■ TASK DETAILS
Provide only the number of lines in the following data that contain "Residents".

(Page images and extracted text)
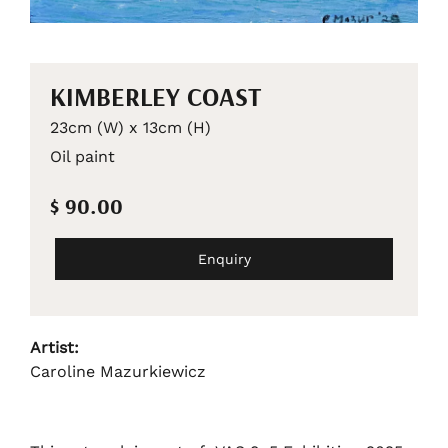
KIMBERLEY COAST
23cm (W) x 13cm (H)
Oil paint
$ 90.00
Enquiry
Artist:
Caroline Mazurkiewicz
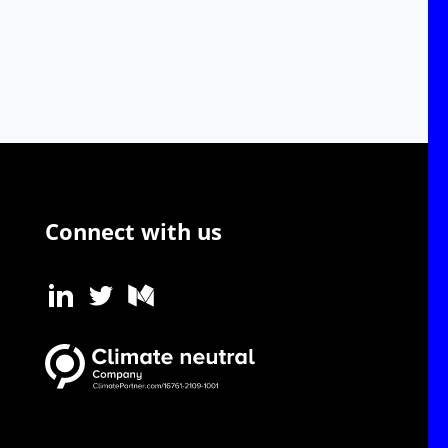
Connect with us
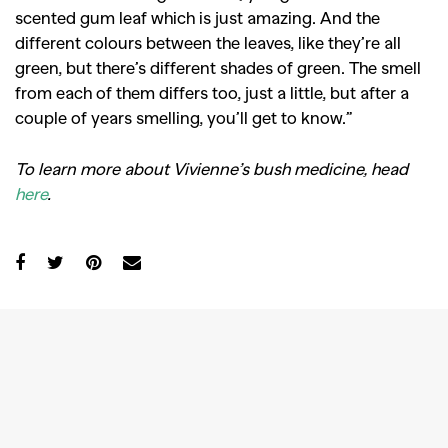
scented gum leaf which is just amazing. And the
different colours between the leaves, like they’re all
green, but there’s different shades of green. The smell
from each of them differs too, just a little, but after a
couple of years smelling, you’ll get to know.”
To learn more about Vivienne’s bush medicine, head
here
.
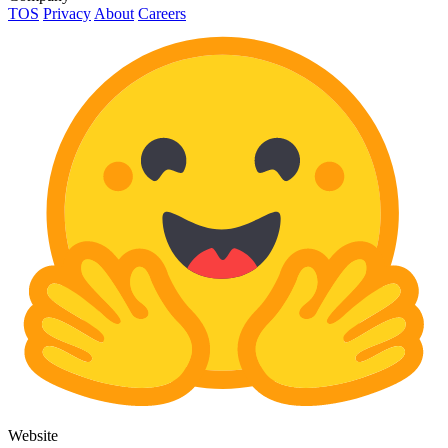
TOS
Privacy
About
Careers
Website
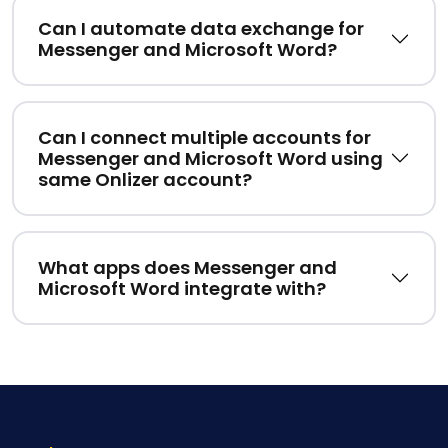
Can I automate data exchange for
Messenger and Microsoft Word?
Can I connect multiple accounts for
Messenger and Microsoft Word using
same Onlizer account?
What apps does Messenger and
Microsoft Word integrate with?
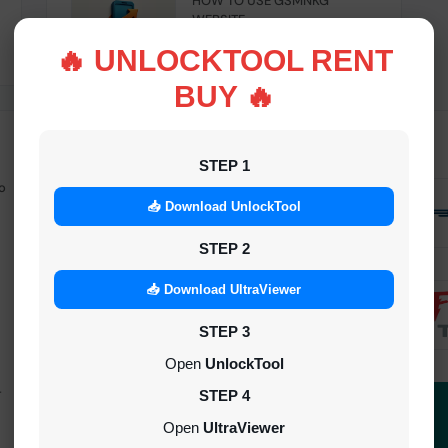
HOW TO USE GSMNKG
WEBSITE
INSTANT
🔥 UNLOCKTOOL RENT
BUY 🔥
STEP 1
o
Android Multitool Tool Rent (AMT
TOOL) (2h)-[instant-Auto API 24x7]
📥 Download UnlockTool
INSTANT
STEP 2
UAT Pro Login (1h)-[instant-Auto API
📥 Download UltraViewer
24x7]
STEP 3
1-5 MINIUTES
Open
UnlockTool
-
Dft Pro Tool Rent (48h)
STEP 4
1-5 MINIUTES
Open
UltraViewer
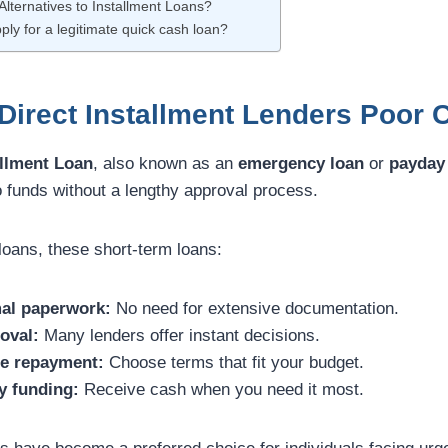
Alternatives to Installment Loans?
ply for a legitimate quick cash loan?
irect Installment Lenders Poor C
llment Loan
, also known as an
emergency loan
or
payday 
o funds without a lengthy approval process.
 loans, these short-term loans:
al paperwork:
No need for extensive documentation.
oval:
Many lenders offer instant decisions.
le repayment:
Choose terms that fit your budget.
y funding:
Receive cash when you need it most.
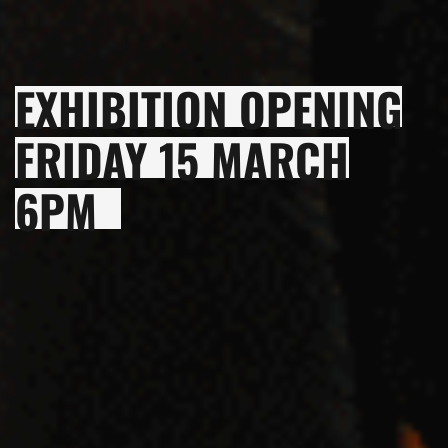
EXHIBITION OPENING
FRIDAY 15 MARCH
6PM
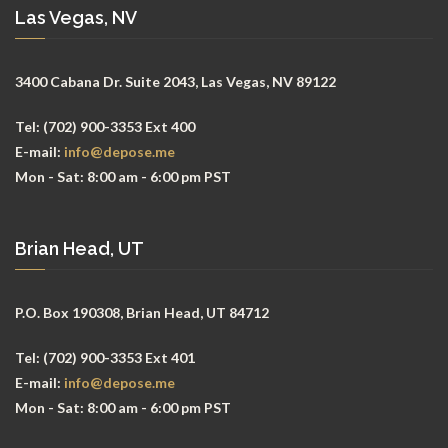
Las Vegas, NV
3400 Cabana Dr. Suite 2043, Las Vegas, NV 89122
Tel:
(702) 900-3353 Ext 400
E-mail:
info@depose.me
Mon - Sat:
8:00 am - 6:00 pm PST
Brian Head, UT
P.O. Box 190308, Brian Head, UT 84712
Tel:
(702) 900-3353 Ext 401
E-mail:
info@depose.me
Mon - Sat:
8:00 am - 6:00 pm PST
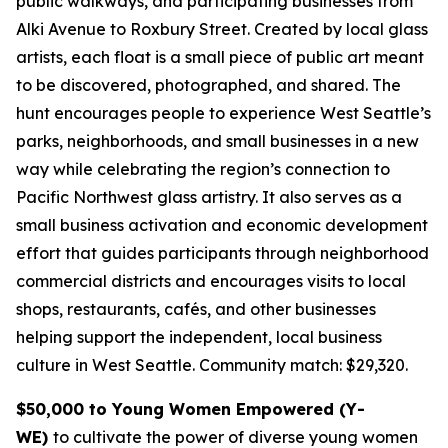
public walkways, and participating businesses from
Alki Avenue to Roxbury Street. Created by local glass
artists, each float is a small piece of public art meant
to be discovered, photographed, and shared. The
hunt encourages people to experience West Seattle’s
parks, neighborhoods, and small businesses in a new
way while celebrating the region’s connection to
Pacific Northwest glass artistry. It also serves as a
small business activation and economic development
effort that guides participants through neighborhood
commercial districts and encourages visits to local
shops, restaurants, cafés, and other businesses
helping support the independent, local business
culture in West Seattle.
Community match: $29,320.
$50,000 to Young Women Empowered (Y-
WE)
to cultivate the power of diverse young women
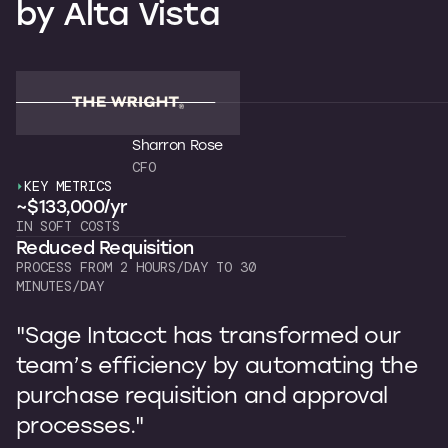
by
Alta
Vista
Sharron Rose
CFO
KEY METRICS
K
~$133,000/yr
~
IN SOFT COSTS
OW
Reduced Requisition
C
PROCESS FROM 2 HOURS/DAY TO 30
7 
MINUTES/DAY
"
"Sage Intacct has transformed our
b
team’s efficiency by automating the
p
purchase requisition and approval
I
processes."
s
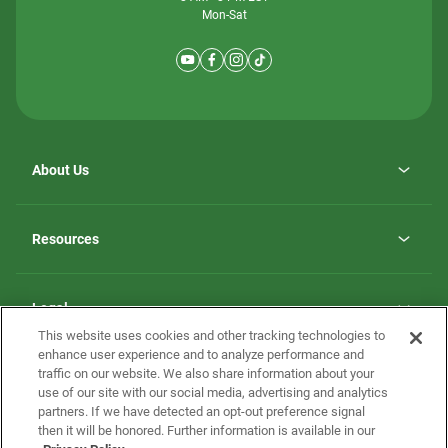
Mon-Sat
About Us
Why ScotBilt Homes
opens
Careers
Resources
in
opens
Investor Relations
a
in
new
Homebuying Guide
a
tab
new
Guide to MH Communities
Legal
tab
Monthly Payment Calculator
This website uses cookies and other tracking technologies to
Privacy Policy
FAQs
enhance user experience and to analyze performance and
California Residents: Additional Information
traffic on our website. We also share information about your
Terms and Definitions
use of our site with our social media, advertising and analytics
Nevada Residents: Additional Information
Contact Us
partners. If we have detected an opt-out preference signal
Do Not Sell or Share my Personal Information
Terms of Use
Disclaimer
then it will be honored. Further information is available in our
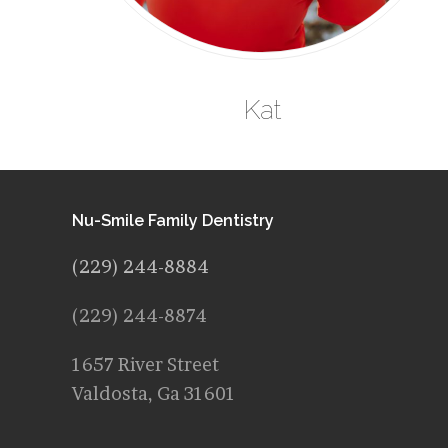
Kat
Nu-Smile Family Dentistry
(229) 244-8884
(229) 244-8874
1657 River Street
Valdosta, Ga 31601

■ REPLY
2